Suppose master_table contains many records and both the “id” field of the master_table, tableA,tableB,tableC and tableD are the same in the business sense.
For the 2 select statements shown belows ,
Will they both return the same result set?
Which one will have better performance ?
I think if both tableA_tmp ,tableB_tmp,tableC_tmp and tableD_tmp return a smaller result set , SQL1 will be faster than SQL2 because oracle does not need to query tableA_tmp,,tableB_tmp,tableC_tmp and tableD_tmp once for every master_table record.
But if both the tableA_tmp ,tableB_tmp,tableC_tmp and tableD_tmp return the large result set , SQL 2 will be much faster because the cost of joining many large result set is much higher than query tableA_tmp,,tableB_tmp,tableC_tmp and tableD_tmp once for every master_table record.
Please correct me if I have any misunderstanding.
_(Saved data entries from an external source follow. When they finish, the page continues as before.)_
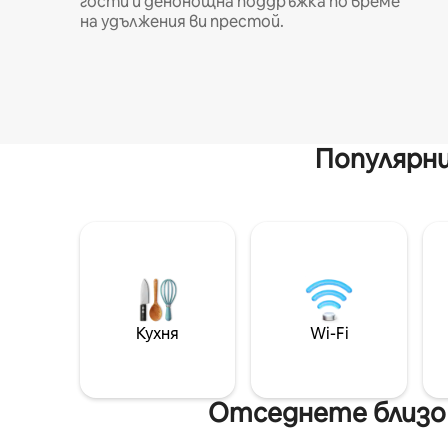
гости и денонощна поддръжка по време
на удължения ви престой.
Популярни
Кухня
Wi-Fi
Отседнете близо 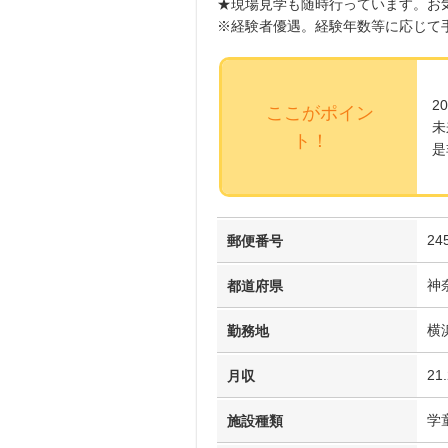
★現場見学も随時行っています。お
※経験者優遇。経験年数等に応じて
2
ここがポイン
未
ト！
是
24
郵便番号
神
都道府県
横
勤務地
21
月収
学
施設種類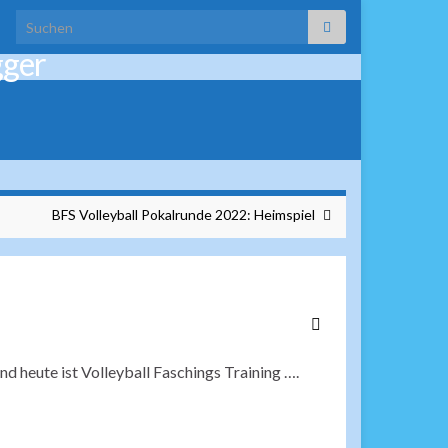
Search for:
gger
BFS Volleyball Pokalrunde 2022: Heimspiel
nd heute ist Volleyball Faschings Training ….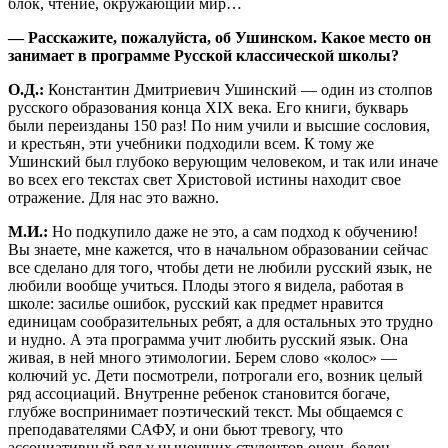
блок, чтение, окружающий мир…
— Расскажите, пожалуйста, об Ушинском. Какое место он
занимает в программе Русской классической школы?
О.Д.:
Константин Дмитриевич Ушинский — один из столпов
русского образования конца XIX века. Его книги, букварь
были переизданы 150 раз! По ним учили и высшие сословия,
и крестьян, эти учебники подходили всем. К тому же
Ушинский был глубоко верующим человеком, и так или иначе
во всех его текстах свет Христовой истины находит свое
отражение. Для нас это важно.
М.И.:
Но подкупило даже не это, а сам подход к обучению!
Вы знаете, мне кажется, что в начальном образовании сейчас
все сделано для того, чтобы дети не любили русский язык, не
любили вообще учиться. Плоды этого я видела, работая в
школе: засилье ошибок, русский как предмет нравится
единицам сообразительных ребят, а для остальных это трудно
и нудно. А эта программа учит любить русский язык. Она
живая, в ней много этимологии. Берем слово «колос» —
колючий ус. Дети посмотрели, потрогали его, возник целый
ряд ассоциаций. Внутренне ребенок становится богаче,
глубже воспринимает поэтический текст. Мы общаемся с
преподавателями САФУ, и они бьют тревогу, что
ассоциативный ряд у нынешних студентов очень беден.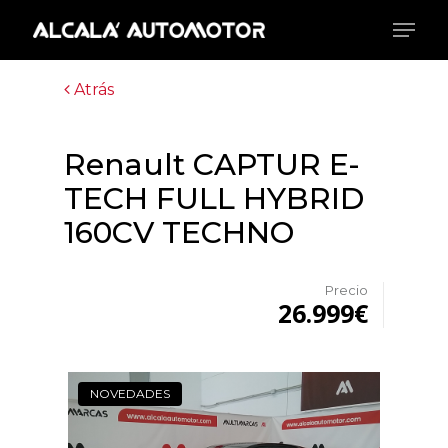
Skip
Menu
to
main
Close
content
Menu
Atrás
Renault CAPTUR E-
TECH FULL HYBRID
160CV TECHNO
Precio
26.999€
NOVEDADES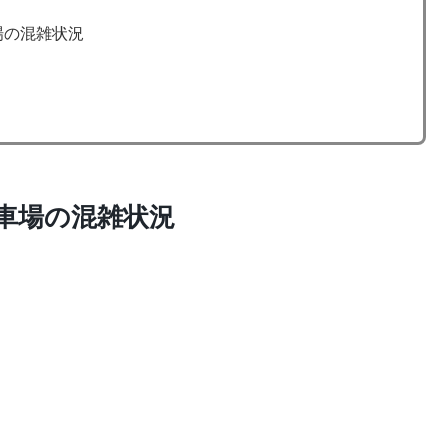
場の混雑状況
駐車場の混雑状況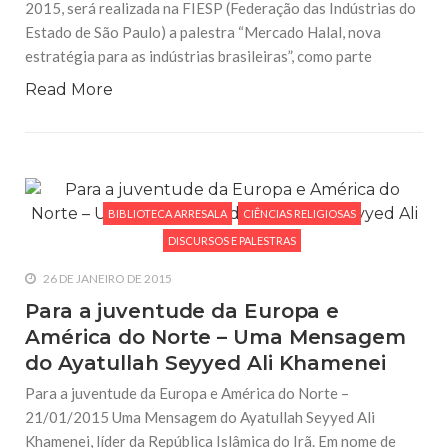
2015, será realizada na FIESP (Federação das Indústrias do
Estado de São Paulo) a palestra “Mercado Halal, nova
estratégia para as indústrias brasileiras”, como parte
Read More
BIBLIOTECA ARRESALA
CIÊNCIAS RELIGIOSAS
DISCURSOS E PALESTRAS
26 DE JANEIRO DE 2015
Para a juventude da Europa e
América do Norte – Uma Mensagem
do Ayatullah Seyyed Ali Khamenei
Para a juventude da Europa e América do Norte –
21/01/2015 Uma Mensagem do Ayatullah Seyyed Ali
Khamenei, líder da República Islâmica do Irã. Em nome de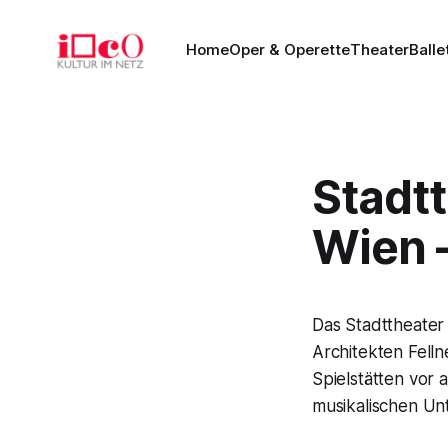
Home
Oper & Operette
Theater
Balle
Stadt
Wien –
Das Stadttheater
Architekten Fell
Spielstätten vor 
musikalischen Unt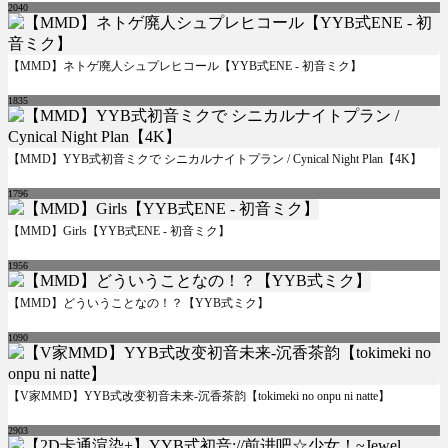
2040
【MMD】ネトゲ廃人シュプレヒコール【YYB式ENE - 初音ミク】
1835
【MMD】YYB式初音ミクで シニカルナイトプラン / Cynical Night Plan【4K】
1796
【MMD】Girls【YYB式ENE - 初音ミク】
1956
【MMD】どういうことなの！？【YYB式ミク】
1090
【V家MMD】YYB式改变初音未来-沉香茶韵【tokimeki no onpu ni natte】
2903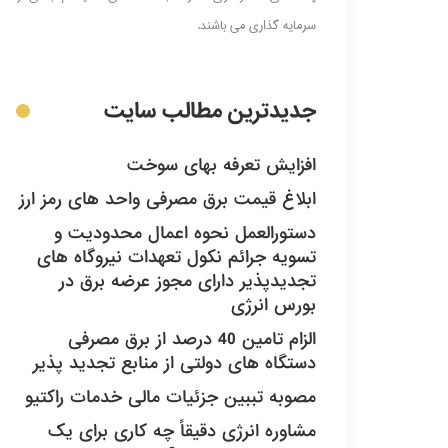
سرمایه گذاری می باشند.
جدیدترین مطالب سایت
افزایش تعرفه بهای سوخت
ابلاغ قیمت برق مصرفی واحد های رمز ارز
دستورالعمل نحوه اعمال محدودیت و
تسویه جرائم نکول تعهدات نیروگاه های
تجدیدپذیر دارای مجوز عرضه برق در
بورس انرژی
الزام تامین 40 درصد از برق مصرفی
دستگاه های دولتی از منابع تجدید پذیر
مصوبه تببین جزئیات مالی خدمات راکتیو
مشاوره انرژی دقیقاً چه کاری برای یک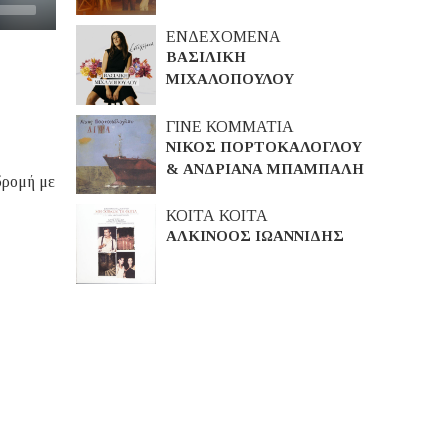
ΕΝΔΕΧΟΜΕΝΑ
ΒΑΣΙΛΙΚΗ
ΜΙΧΑΛΟΠΟΥΛΟΥ
ΓΙΝΕ ΚΟΜΜΑΤΙΑ
ΝΙΚΟΣ ΠΟΡΤΟΚΑΛΟΓΛΟΥ
& ΑΝΔΡΙΑΝΑ ΜΠΑΜΠΑΛΗ
δρομή με
ΚΟΙΤΑ ΚΟΙΤΑ
ΑΛΚΙΝΟΟΣ ΙΩΑΝΝΙΔΗΣ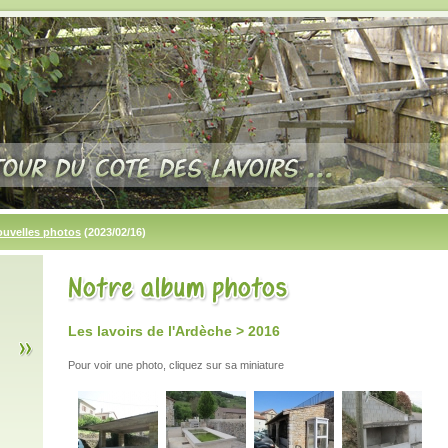
ouvelles photos
(2023/02/16)
Les lavoirs de l'Ardèche > 2016
Pour voir une photo, cliquez sur sa miniature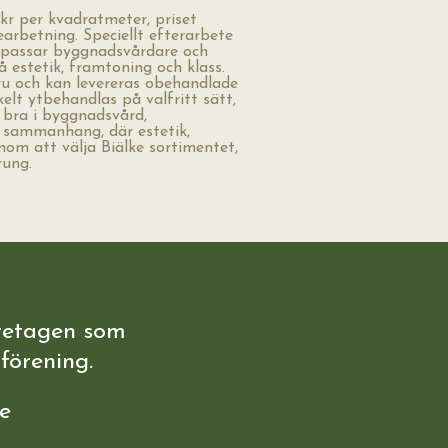
kr per kvadratmeter, priset
earbetning. Speciellt efterarbete
 passar byggnadsvårdare och
 estetik, framtoning och klass.
furu och kan levereras obehandlade
lt ytbehandlas på valfritt sätt,
t bra i byggnadsvård,
h sammanhang, där estetik,
enom att välja Biälke sortimentet,
rung.
retagen som
förening.
e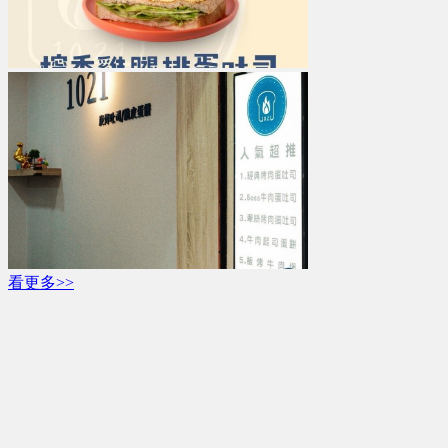
看更多>>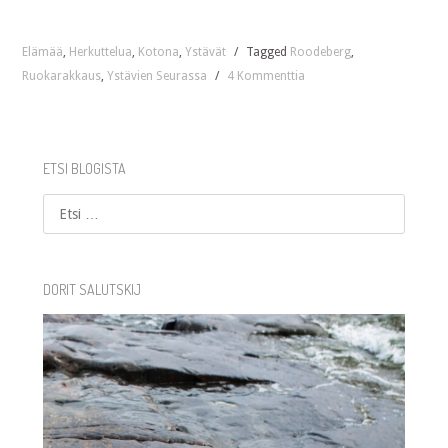
Elämää
,
Herkuttelua
,
Kotona
,
Ystävät
/
Tagged
Roodeberg
,
Ruokarakkaus
,
Ystävien Seurassa
/
4 Kommenttia
ETSI BLOGISTA
Etsi
DORIT SALUTSKIJ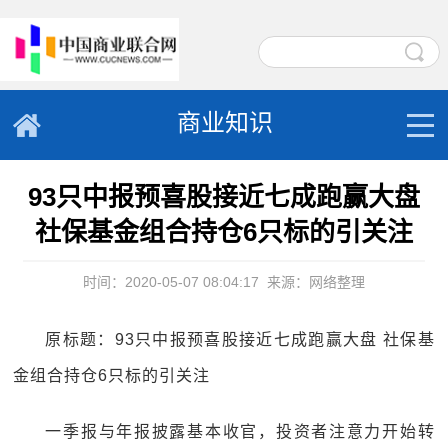
商业知识
93只中报预喜股接近七成跑赢大盘
社保基金组合持仓6只标的引关注
时间：2020-05-07 08:04:17
来源：网络整理
原标题：93只中报预喜股接近七成跑赢大盘 社保基
金组合持仓6只标的引关注
一季报与年报披露基本收官，投资者注意力开始转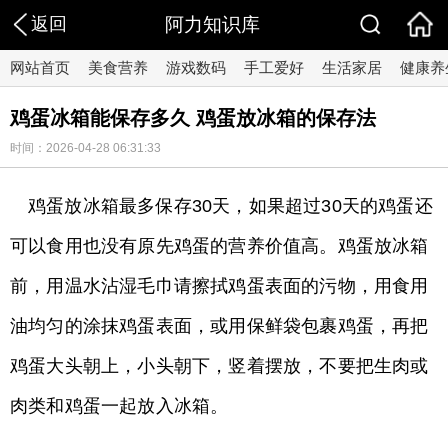
返回
阿力知识库
网站首页
美食营养
游戏数码
手工爱好
生活家居
健康养
鸡蛋冰箱能保存多久 鸡蛋放冰箱的保存法
时间：2026-04-28 06:31:33
鸡蛋放冰箱最多保存30天，如果超过30天的鸡蛋还
可以食用也没有原先鸡蛋的营养价值高。鸡蛋放冰箱
前，用温水沾湿毛巾请擦拭鸡蛋表面的污物，用食用
油均匀的涂抹鸡蛋表面，或用保鲜袋包裹鸡蛋，再把
鸡蛋大头朝上，小头朝下，竖着摆放，不要把生肉或
肉类和鸡蛋一起放入冰箱。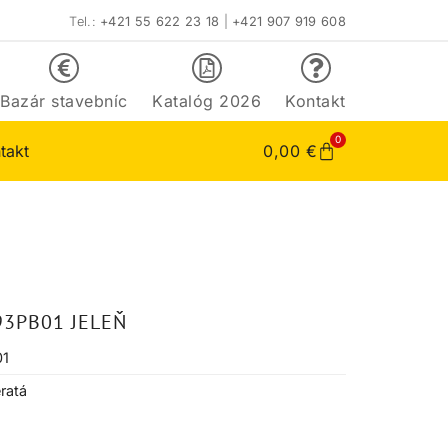
Tel.:
+421 55 622 23 18
|
+421 907 919 608
Bazár stavebníc
Katalóg 2026
Kontakt
0
takt
0,00
€
93PB01 JELEŇ
01
ratá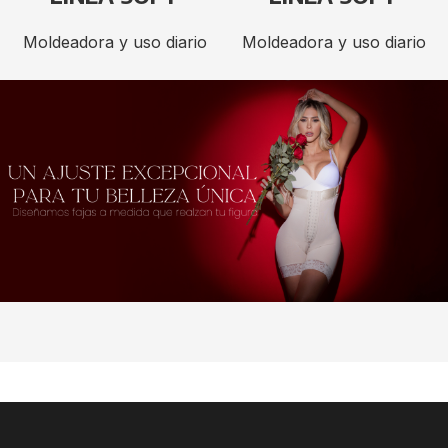
Moldeadora y uso diario
Moldeadora y uso diario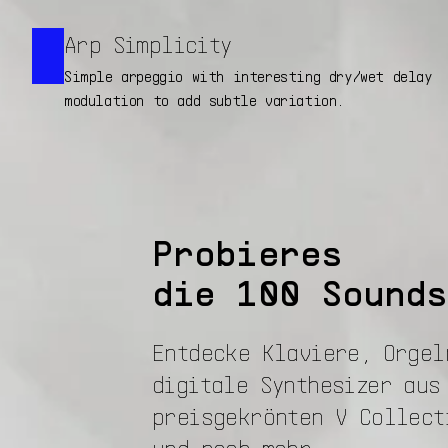
Arp Simplicity
Simple arpeggio with interesting dry/wet delay
modulation to add subtle variation.
Probieres
die 100 Sounds
Entdecke Klaviere, Orgel
digitale Synthesizer aus
preisgekrönten V Collect
und noch mehr.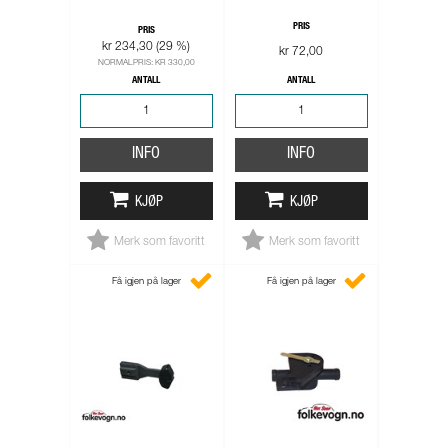
PRIS
PRIS
kr 234,30 (29 %)
kr 72,00
NORMALPRIS: KR 330,00
ANTALL
ANTALL
INFO
INFO
KJØP
KJØP
Merk som favoritt
Merk som favoritt
Få igjen på lager
Få igjen på lager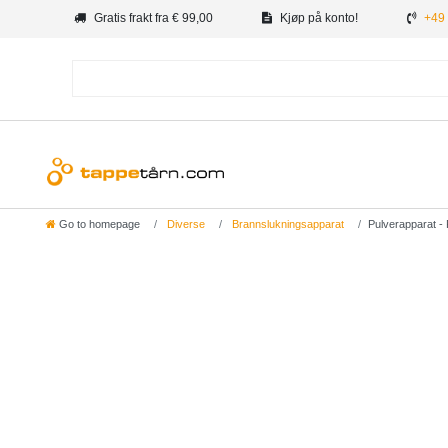
Gratis frakt fra € 99,00
Kjøp på konto!
+49 
Go to homepage
Diverse
Brannslukningsapparat
Pulverapparat 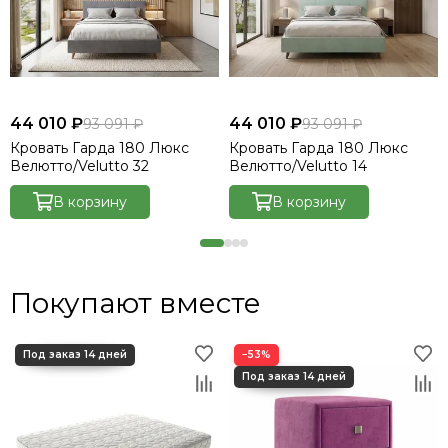
44 010 ₽
44 010 ₽
93 091 ₽
93 091 ₽
Кровать Гарда 180 Люкс
Кровать Гарда 180 Люкс
Велютто/Velutto 32
Велютто/Velutto 14
В корзину
В корзину
Покупают вместе
−53%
Or any others method suggested?
SQL1:
select
master_table.* ,
tableA_tmp.cnt as tableA_cnt ,
tableB_tmp.cnt as tableB_cnt ,
tableC_tmp.cnt as tableC_cnt ,
tableD_tmp.cnt as tableD_cnt
from
master_table,
(select tableA.id as id, count(1) as cnt from tableA group by tableA.id) tableA_tmp,
(select tableB.id as id, count(1) as cnt from tableB group by tableB.id) tableB_tmp,
(select tableC.id as id, count(1) as cnt from tableC group by tableC.id) tableC_tmp,
(select tableD.id as id, count(1) as cnt from tableD group by tableD.id) tableD_tmp
where
master_table.id = tableA_tmp.id(+) and
master_table.id = tableB_tmp.id(+) and
master_table.id = tableC_tmp.id(+) and
master_table.id = tableD_tmp.id(+) ;
SQL 2:
select
master_table.* ,
(select count(*) from tableA where tableA.id = master_table.id) as tableA_cnt,
(select count(*) from tableB where tableB.id = master_table.id) as tableB_cnt,
(select count(*) from tableC where tableC.id = master_table.id) as tableC_cnt,
(select count(*) from tableD where tableD.id = master_table.id) as tableD_cnt
from
master_table;
Joins are generally better than inline queries – inline queries get executed for every row that is returned from the main query.
That means (1) is better than (2). In 99% of the cases at least.
In few cases, the distribution of data and way indexes are defined can play a role in tilting the query execution times towards 2 being more efficient, but this happens very rarely in a average database.